Яйца Парень положил в недавно им откопанную маленькую погребку во дворе, квадратную ямку в мерзлоте, где все, будь то масло ли, яйца, за минуту набирало мощный нутряной холод, легко, мимоходом отданный студеной землей. Заглянул к матери и тут же быстро, не расслабляясь и не вступая в переговоры, ушел к себе и в ожидании Женьки пропустил несколько стопок. Сам с собой разговаривая, налил, нацепил на вилку кусок холодной жареной стерлядки с прослойками желтого жира и положил на край тарелки. Поднял рюмку, кивнул себе и выпил, не уронив ни капли, чуть придержав во рту круглый, скрипучий, как моченое яблоко, глоток какого-то очень верного размера, тут же отправил дальше, прислушавшись, сжал губы, остеклил чуть покрасневшие глаза и потом, будто в который раз дивясь, мотнул головой, отрывисто разняв губы, сказал: «Хороша!» — и не спеша закусил сначала хлебцем, потом стерлядкой и медленно положил на край тарелки пустую вилку, а на газетку — стерляжью серую шкурку с костяным ромбиком плаща.

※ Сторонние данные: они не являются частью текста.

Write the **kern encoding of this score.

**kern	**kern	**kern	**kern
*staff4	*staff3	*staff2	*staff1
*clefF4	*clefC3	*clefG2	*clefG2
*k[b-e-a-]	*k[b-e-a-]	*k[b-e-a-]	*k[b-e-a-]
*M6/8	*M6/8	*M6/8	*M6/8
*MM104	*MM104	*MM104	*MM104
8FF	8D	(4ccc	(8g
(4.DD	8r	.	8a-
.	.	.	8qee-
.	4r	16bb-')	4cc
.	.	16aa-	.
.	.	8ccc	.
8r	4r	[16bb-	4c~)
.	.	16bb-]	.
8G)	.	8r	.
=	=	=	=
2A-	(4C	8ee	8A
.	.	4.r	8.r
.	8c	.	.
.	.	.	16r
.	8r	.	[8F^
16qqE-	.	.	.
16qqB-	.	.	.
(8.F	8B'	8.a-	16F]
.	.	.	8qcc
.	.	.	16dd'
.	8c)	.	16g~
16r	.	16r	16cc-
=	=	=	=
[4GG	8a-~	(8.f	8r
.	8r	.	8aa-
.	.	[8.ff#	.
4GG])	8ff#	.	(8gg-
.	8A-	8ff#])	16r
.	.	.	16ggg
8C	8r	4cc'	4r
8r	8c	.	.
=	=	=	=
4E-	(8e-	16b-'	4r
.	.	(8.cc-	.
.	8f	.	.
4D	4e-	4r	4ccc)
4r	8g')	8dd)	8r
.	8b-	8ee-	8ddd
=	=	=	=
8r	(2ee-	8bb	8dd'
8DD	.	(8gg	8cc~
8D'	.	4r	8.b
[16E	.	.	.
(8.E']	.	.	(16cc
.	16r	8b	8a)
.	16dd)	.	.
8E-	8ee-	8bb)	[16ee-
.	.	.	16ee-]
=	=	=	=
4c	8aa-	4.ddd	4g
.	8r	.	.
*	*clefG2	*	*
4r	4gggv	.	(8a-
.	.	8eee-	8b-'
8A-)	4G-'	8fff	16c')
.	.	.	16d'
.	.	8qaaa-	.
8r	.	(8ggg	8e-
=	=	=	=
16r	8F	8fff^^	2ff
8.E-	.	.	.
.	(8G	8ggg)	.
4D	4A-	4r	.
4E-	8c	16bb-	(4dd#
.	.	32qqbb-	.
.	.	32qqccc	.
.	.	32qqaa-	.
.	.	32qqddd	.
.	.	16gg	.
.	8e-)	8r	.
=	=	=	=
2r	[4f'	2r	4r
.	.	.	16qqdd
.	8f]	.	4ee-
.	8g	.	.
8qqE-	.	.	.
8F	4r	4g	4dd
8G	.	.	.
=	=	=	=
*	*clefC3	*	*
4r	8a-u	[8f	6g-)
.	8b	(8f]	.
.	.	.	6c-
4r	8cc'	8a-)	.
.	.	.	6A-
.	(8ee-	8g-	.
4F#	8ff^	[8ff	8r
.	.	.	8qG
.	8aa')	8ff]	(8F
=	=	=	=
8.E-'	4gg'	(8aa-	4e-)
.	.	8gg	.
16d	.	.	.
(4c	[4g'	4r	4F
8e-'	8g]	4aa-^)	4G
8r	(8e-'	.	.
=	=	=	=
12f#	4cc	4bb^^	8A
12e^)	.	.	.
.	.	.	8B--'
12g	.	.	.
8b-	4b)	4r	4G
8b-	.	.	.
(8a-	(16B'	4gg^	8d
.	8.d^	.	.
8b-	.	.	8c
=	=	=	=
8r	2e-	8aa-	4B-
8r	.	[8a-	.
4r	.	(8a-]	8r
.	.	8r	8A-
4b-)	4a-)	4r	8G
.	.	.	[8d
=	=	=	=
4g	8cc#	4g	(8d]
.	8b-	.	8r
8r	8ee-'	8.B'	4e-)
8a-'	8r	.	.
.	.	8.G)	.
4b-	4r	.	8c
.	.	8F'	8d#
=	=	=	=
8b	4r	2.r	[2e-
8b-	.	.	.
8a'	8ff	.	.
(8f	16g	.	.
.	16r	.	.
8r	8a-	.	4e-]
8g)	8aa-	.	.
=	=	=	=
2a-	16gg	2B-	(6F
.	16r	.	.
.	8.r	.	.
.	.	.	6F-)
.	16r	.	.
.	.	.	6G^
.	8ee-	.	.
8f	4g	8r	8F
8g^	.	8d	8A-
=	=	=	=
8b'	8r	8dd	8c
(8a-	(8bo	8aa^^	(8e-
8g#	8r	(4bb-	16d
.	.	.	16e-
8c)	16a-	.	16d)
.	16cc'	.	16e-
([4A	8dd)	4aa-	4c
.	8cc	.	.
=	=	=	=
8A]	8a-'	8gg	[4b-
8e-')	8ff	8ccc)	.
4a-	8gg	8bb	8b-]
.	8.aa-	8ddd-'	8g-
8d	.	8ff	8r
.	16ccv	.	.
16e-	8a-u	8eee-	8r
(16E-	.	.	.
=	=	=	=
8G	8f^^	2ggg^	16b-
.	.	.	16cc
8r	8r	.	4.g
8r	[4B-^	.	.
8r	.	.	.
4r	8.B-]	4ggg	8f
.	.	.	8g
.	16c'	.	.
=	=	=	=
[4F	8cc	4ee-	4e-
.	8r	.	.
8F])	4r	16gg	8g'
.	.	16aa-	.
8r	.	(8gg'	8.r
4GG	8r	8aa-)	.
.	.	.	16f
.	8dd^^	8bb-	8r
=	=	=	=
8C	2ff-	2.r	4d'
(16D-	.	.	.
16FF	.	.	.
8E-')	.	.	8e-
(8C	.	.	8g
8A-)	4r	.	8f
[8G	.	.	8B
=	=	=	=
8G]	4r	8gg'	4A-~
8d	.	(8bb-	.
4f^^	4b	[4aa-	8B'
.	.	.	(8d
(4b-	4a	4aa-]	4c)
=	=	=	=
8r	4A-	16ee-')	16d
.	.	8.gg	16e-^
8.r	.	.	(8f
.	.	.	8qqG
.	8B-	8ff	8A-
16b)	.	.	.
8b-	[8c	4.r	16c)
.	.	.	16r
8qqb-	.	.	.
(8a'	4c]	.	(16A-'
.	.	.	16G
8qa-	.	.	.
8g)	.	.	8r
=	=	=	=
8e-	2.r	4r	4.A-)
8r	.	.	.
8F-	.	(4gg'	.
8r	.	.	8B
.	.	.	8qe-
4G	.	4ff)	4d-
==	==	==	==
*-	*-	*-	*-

Едва он собрался закурить, как во дворе послышалось шевеленье, стук, и он сначала обрадовался — Женька, а потом по тяжести этого шевеления с досадой понял: старая прется. Как знает, что Женька на подходе. (Этого неотвратимого, словно атмосферный фронт, Женьку мать не выносила: «Парень только угомонился, а тут Женька… Ну а теперь — все, черт его удёрзыт!» Женькины старики, правда, то же самое говорили про Парня. Бывало, Женька, прознав, что Парень загулял, вдруг решал «принести теще тугунков», напряженно высиживал с ней пять минут, деловито прощался и нырял в ходящую ходуном баню.) Мать, кряхтя, глухо стуча костылем, взобралась на крыльцо, открыла дверь. Парень хотел убрать бутылку, но махнул рукой и с раздражением спросил: «Мама, ну что еще?» — «На самоходке спагетья продают и сахар, пошел бы, может, на рыбу поменял». — «Ладно, ладно, схожу». Он закурил, отвернулся, уставился в сторону. Мать еще постояла, повздыхала, поколыхалась и поползла назад.
«Чтоб этот Прокоша пропоролся…» — говорила она уже на улице. Пенсия вся ушла на муку, деньги за проданную рыбу Парень пропил. «Прокофьев» стоял на якоре метрах в трехстах от берега, у него под бортом качались несколько обшарпанных лодок. Парень, стоя за штурвалом, подлетел, швырнул матросу веревку. Держась за прыгающий привальный брус, поднял, еле дотянувшись, раскрашенной бабе с камбуза ведро соленой осетрины и литровую банку икры, крикнув: «Эй, бичевка! Крышку верни, старушка съест меня!» Вот он уже на палубе, пересчитывает деньги: «Ну чё у тебя есть? Бухало есть?» — «Фу, как от тебя водярой прет, прямо кошмар! — говорит, лыбясь, баба. — Все есть: и колбаса, и пиво, и водка!» Парень рванулся в буфет, пробормотав: «Падла, так крышку и не вернула». Навстречу с тяжелой котомкой бежали рваные, воняющие брагой Страдиварий с братом Петькой. «Чё, орлановцы, все пиво унесли?» — рыкнул Парень, а Страдиварий крикнул: «Его мор-рэ там!» Буфетчица куда-то отошла, пароход уже дал гудок, выбрал якорь и, набирая ход и дрожа, шелестел водой. Лодка, задрав нос, косо тащилась, натянув веревку, капитан который раз рявкал по радио: «Кому говорю, убирай лодку!» — а Парень, обдавая пассажиров бензином, носился в сапогах по ковровым коридорам, мимо зеркал, лака и дерева, и, найдя все-таки буфетчицу, взял почти на все деньги водки и пива, а для оправдания перед матерью колбасы и шоколадок.